The end of January, Leachman pleaded not guilty to 10 counts of animal cruelty. He faces a total maximum of five years in prison and a $5,000 fine for those charges, and they can turn over to felony charges later. He is blaming everyone but himself in this, including the new owners. He claimed he was going to have a sale in the fall, but that never happened because he didn’t want to take the low prices horses were bringing then. He was supposed to remove the horses in July when the ranch sold, so the promise of a Hairpin Cavvy Fall sale may have been made just to keep everyone placated for a time. Who knows.
Some of the horses destroyed by Sheriff’s department personnel had been crippled for at least a year, so the sad state of the Leachman owned horses isn’t a new thing. Why anyone would put ID bands on still-growing horses is also a mystery. If one had to have ahold of them to put the band on, why not just put a number brand on them? It’s not like Leachman has an aversion to branding horses, as every Hairpin Cavvy horse I’ve ever seen has had numbers branded on nearly every corner.
As early as last fall, Montana Department of Livestock Eastern Area Manager Travis Elings hauled his own watertank to a pasture with 14 Leachman stallions in it that were completely without water. Where was Jim Leachman then? (Probably prancing around in his big hat complaining about how he’s been mistreated would be my guess.)
This isn’t his first brush with problems as he lost his cowherd due to shifty practices and left New York in 1970 after a big bankruptcy mess there. He’s no innocent victim.
Anyway, it’s a horrendous tragedy for the horses, but as usual, other ranchers and good hearted people are stepping up to the plate and hauling in feed and water for the horses. Well over $50,000 has been donated toward their care, as well as loads of hay. There have been air drops of hay into the remotest pastures, so they are eating. Keeping water available for them is really difficult though, what with the cold and the sheer number of horses. We all know that feeding horses hay without adequate water is dangerous due to the colic risk, but then, starving to death is a risk, too. They can eat snow as there’s plenty of that.
The NILE office is taking donations reach them at: 406-256-2495. I’ll keep you posted as to the developments in this situation.
A new World Record for 350-yards has been set by an AQHA five-year-old gelding named Strike It Quick. The time of :16:642 was set at Sunland Park on Dec. 30, 2010. The gelding earned a speed index of 110 for the effort. He is by Royal Quick Dash and out of Dreamit by Proudest Effort.

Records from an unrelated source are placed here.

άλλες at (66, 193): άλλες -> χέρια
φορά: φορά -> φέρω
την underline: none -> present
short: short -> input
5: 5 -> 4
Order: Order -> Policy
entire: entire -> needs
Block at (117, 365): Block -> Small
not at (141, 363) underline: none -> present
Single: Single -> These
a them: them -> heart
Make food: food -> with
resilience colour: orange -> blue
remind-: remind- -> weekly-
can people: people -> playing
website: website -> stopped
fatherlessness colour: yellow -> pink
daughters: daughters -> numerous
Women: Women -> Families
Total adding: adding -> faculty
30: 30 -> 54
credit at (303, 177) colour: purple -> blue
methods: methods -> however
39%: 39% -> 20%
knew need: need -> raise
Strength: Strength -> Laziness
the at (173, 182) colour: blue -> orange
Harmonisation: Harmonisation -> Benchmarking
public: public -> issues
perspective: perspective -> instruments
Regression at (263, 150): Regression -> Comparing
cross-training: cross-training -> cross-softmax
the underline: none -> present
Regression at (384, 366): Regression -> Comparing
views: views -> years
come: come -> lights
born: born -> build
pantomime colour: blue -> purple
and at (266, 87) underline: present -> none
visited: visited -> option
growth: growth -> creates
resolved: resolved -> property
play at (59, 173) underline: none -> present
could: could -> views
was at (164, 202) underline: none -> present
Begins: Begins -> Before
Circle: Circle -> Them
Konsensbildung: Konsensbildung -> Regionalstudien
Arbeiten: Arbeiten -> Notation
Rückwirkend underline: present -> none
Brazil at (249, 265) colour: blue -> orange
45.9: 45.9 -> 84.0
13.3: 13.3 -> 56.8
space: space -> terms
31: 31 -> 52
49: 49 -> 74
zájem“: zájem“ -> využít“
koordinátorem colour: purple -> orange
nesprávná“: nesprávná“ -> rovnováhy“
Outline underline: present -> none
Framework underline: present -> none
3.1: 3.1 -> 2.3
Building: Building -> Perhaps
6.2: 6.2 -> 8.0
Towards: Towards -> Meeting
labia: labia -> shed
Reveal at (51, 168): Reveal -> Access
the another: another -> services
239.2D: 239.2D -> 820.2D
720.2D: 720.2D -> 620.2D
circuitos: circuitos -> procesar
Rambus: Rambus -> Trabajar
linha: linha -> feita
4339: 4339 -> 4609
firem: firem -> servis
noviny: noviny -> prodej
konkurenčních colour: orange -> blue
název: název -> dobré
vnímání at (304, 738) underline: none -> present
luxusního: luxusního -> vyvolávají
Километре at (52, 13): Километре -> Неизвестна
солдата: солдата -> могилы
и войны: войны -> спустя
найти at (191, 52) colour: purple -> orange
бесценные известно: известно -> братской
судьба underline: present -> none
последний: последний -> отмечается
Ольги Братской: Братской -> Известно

A new 660-yard record was also set by Cash At The Line on Dec. 21 at Hialeah Park. The time of :31:840 earned the gelding a 125 speed index. He is by Takin On The Cash and out of Gold At The Line (TB) by Strike Gold (TB).
The APHA named a Michigan bred gelding as World Champion Running Horse. The flashy sorrel tobiano called I Do One Two Three has a speed index of 102 and is by Judys Lineage and out of Hot Cash 123 by Takin On The Cash. Kind of makes one think the stock in Takin On The Cash might have seen a market spike!
At the Lincoln, NE PRCA Championship Rodeo, Jan. 28-29, South Dakota’s young guns left their mark. The saddle broncs were won by Ty Manke, Rapid City, with Chase Kukuchka, Belle Fourche tying for second. The bull riding was won by John Jacobs of Timber Lake with second going to Taylor Cowan of Ft. Pierre.
At the same time, the Rio Rancho New Mexico Stampede was on and Quinn, SD’s JJ Elshere won third in the saddle broncs. I’ll have results from Ft. Worth and Rapid City next week as they are still going on. I do know that the Northern Plains hands are pulling in lots of checks at both and making us all proud.
Having been driving in Rapid City for the last few days, I found this little gem of trivia pertinent. Did you know that in the average American’s whole life, you will spend an average of six months waiting at red lights? I can believe it.